··· Page extract ···
Employ these proven rigs for finesse-fishing success when summer bass go tight-lipped.

The Finesse 5: Essential Bass Rigs for Deep, Clear and Pressured Water
A wacky rig relies on the fulcrum-like positioning of the hook to impart a tantalizing wiggle at either end of a stick worm. (Photo by David A. Brown)

One of the reasons California’s Bryant Smith performed so well in his 2023 rookie season on the Bassmaster Elite Series (third in Rookie of the Year standings, 13th in Angler of the Year) was his broad range of skill sets. As Smith put it, the diversity of Western fisheries where he cut his teeth prepared him for just about anything he faced on the tour.

Indeed, any Western angler preparing for whatever a fishery might offer must anchor a well-rounded arsenal with a strong finesse game. Sure, those frogs, buzzbaits and heavy punching rigs have their time and place, but for finicky post-spawn largemouths, late-spawning smallmouths or any bass that’s seen too many trolling motors, the lighter, subtler presentations can work wonders.

Whether you’re fishing for hefty Florida-strain bucketmouths on the California Delta, Lake Shasta’s chunky spotted bass or smallies on the Columbia River, the following finesse bait arsenal will keep you in the ballgame.

angler holds two bass
California pro Bryant Smith’s finesse prowess, honed on Western waters, contributed to his success as a rookie on the Bassmaster Elite Series tour. (Photo courtesy of Bryant Smith)


The rig with the greatest diversity and broadest applicability, the drop-shot defines finesse fishing by suspending a soft-plastic bait—slender worm, minnow bait, etc.—off the bottom and allowing you to hold it in position in the water column without having to get right over the fish. There’s nothing wrong with a vertical drop, but if clear water has them spooky, casting a dropshot and lightly shaking the rig, or simply allowing water movement to impart natural motion, often pushes reluctant fish over the edge.

To form the standard dropshot, use a Palomar knot to tie your fluorocarbon leader to a short-shank finesse hook and leave a long tag end of 14 to 18 inches. Pass this tag end through the top of the hook eye and pull it tight. This makes the hook stand out perpendicular to the line.

Attach a sinker to the tag end at a length that will keep the bait in the strike zone. Consider bottom composition and how you may need your bait to stand above vegetation, wood or isolated rocks.
···
Reproduce verbatim the passage of the finesse-rig article starting at "The rig with" and ending at "over the edge.".
··· Provided information ···
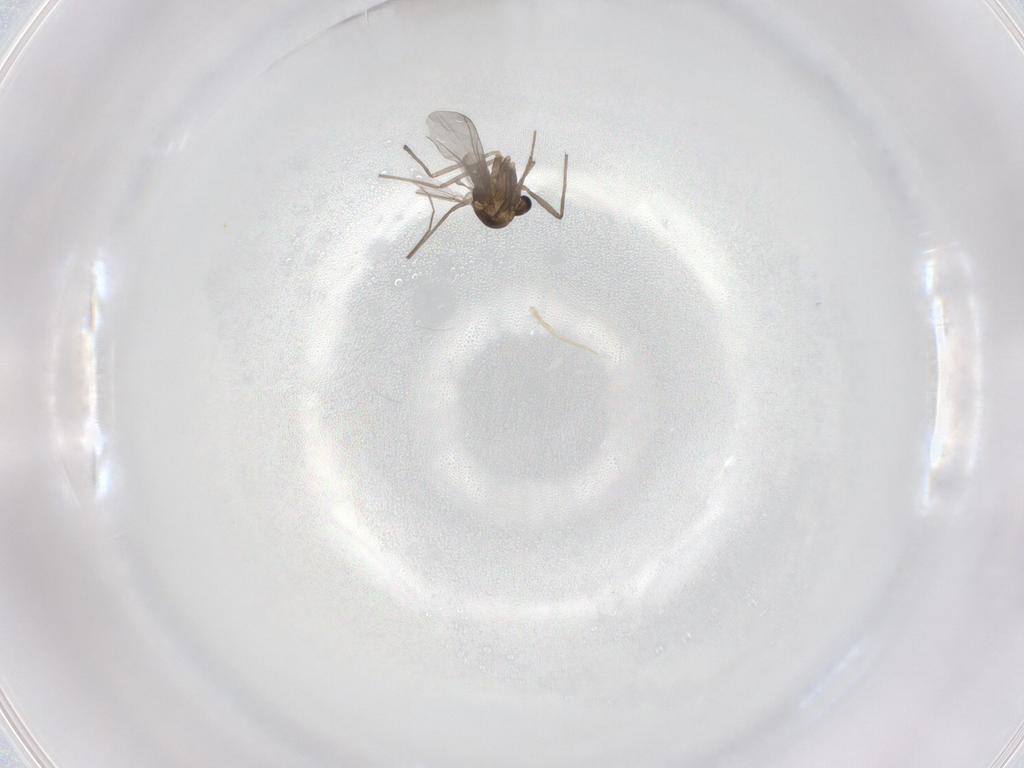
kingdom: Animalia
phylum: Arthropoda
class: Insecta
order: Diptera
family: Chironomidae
···
··· Provided information ···
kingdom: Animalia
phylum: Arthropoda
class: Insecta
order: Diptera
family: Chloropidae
···
··· Provided information ···
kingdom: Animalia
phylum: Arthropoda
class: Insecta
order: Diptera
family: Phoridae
···
**Answer below:**
The rig with the greatest diversity and broadest applicability, the drop-shot defines finesse fishing by suspending a soft-plastic bait—slender worm, minnow bait, etc.—off the bottom and allowing you to hold it in position in the water column without having to get right over the fish. There’s nothing wrong with a vertical drop, but if clear water has them spooky, casting a dropshot and lightly shaking the rig, or simply allowing water movement to impart natural motion, often pushes reluctant fish over the edge.